I have a few questions about interfacing with my SWI-Prolog app from my Node.JS app. Just to be clear, my SWI-Prolog app will be acting as an API server only. It will not be serving up any web content. It will only be receiving pure text content and returning plain text content in response.
- Is this still the best example and the best way of interfacing with SWI-Prolog from a “foreign” app?:
http://www.swi-prolog.org/howto/http/
If not, please link me to the best document or the best sample that shows me how to do this quickly. I’m assuming that using SWI-Prolog as web service as indicated by the linked document is the best way to integrate a Node.JS app. But if there’s a superior way that’s even easier (socket? etc.), please let me know.

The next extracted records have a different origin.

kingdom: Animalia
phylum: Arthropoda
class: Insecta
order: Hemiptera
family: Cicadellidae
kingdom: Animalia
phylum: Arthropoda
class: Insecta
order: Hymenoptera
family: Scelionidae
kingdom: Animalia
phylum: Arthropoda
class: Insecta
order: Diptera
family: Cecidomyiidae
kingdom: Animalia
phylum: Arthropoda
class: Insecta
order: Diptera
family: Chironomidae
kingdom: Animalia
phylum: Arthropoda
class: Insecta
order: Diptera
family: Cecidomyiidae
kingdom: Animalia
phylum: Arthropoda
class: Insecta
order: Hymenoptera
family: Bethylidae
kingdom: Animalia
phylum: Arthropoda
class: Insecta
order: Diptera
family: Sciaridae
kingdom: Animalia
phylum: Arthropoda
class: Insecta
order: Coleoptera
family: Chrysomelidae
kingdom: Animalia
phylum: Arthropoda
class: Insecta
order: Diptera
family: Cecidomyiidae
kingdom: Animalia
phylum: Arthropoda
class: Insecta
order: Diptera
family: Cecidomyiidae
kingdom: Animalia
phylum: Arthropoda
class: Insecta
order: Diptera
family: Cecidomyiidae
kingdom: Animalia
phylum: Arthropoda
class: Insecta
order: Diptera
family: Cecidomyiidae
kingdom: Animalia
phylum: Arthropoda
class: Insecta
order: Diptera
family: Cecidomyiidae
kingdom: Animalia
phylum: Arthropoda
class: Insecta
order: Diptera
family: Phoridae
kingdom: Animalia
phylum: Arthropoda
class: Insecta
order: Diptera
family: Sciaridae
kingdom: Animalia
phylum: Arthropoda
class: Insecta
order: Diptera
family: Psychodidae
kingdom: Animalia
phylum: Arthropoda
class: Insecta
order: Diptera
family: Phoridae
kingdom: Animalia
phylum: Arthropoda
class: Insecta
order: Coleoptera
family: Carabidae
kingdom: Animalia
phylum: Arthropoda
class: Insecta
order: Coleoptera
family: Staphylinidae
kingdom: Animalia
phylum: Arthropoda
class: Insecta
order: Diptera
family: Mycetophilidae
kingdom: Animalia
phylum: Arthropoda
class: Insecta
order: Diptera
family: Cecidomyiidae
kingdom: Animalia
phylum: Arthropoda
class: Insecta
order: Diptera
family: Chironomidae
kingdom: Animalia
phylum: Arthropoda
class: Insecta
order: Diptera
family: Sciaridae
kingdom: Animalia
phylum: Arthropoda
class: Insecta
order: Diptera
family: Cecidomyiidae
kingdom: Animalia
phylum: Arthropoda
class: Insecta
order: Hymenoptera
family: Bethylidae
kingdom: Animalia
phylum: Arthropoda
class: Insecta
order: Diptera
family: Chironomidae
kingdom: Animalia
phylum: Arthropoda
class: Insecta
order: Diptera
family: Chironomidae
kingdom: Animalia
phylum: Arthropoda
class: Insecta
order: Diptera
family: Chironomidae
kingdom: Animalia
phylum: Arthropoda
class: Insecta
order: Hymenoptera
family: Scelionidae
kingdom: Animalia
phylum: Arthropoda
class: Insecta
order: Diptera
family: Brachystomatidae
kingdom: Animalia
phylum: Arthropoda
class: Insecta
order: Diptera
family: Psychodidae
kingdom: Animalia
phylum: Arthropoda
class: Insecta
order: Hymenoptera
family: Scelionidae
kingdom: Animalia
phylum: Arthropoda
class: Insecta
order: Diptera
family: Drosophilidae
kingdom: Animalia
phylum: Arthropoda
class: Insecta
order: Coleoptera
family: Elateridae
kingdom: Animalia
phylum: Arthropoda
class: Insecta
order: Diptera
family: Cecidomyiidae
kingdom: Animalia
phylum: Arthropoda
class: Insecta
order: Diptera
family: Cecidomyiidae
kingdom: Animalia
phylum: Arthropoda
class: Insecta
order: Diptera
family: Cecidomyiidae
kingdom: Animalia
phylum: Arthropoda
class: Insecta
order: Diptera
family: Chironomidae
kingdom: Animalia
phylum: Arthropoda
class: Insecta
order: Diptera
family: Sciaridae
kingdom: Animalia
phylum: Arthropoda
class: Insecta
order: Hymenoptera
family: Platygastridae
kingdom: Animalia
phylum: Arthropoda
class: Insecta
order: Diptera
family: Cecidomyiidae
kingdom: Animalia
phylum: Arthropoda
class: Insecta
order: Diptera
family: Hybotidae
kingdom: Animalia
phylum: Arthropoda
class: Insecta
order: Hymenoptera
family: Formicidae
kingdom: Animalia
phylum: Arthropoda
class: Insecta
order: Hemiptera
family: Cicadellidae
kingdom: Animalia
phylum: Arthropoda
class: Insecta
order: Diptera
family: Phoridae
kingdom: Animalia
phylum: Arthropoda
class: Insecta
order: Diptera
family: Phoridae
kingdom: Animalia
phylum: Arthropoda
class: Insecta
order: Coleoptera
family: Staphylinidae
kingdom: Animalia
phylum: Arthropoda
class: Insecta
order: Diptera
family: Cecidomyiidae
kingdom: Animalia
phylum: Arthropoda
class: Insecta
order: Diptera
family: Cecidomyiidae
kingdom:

NOTE TO JAN: The link in this paragraph to the SWI-Prolog found on the above page is broken. Note the %2C in the link.:
One is the server that runs http://www.swi-prolog.org, which can be downloaded through GIT from the repository plweb.git.
-
Any tips or caveats I should know about that could save me from making common mistakes or bad design decisions? Note, the Node.JS app and SWI-Prolog server will be running on the same server for now. I don’t see that changing in the future but I could be wrong.
-
Up until now, I’ve only run SWI-Prolog on a Windows box. I’ll be running it soon on an Ubuntu 18.04 Linux box since I use Linux for deployments and Windows for development when it comes to SWI-Prolog. Is it easy to install SWI-Prolog on Linux? Anything I should know about prerequisite libraries I should apt-get install before trying to run it? Any other tips for that platform?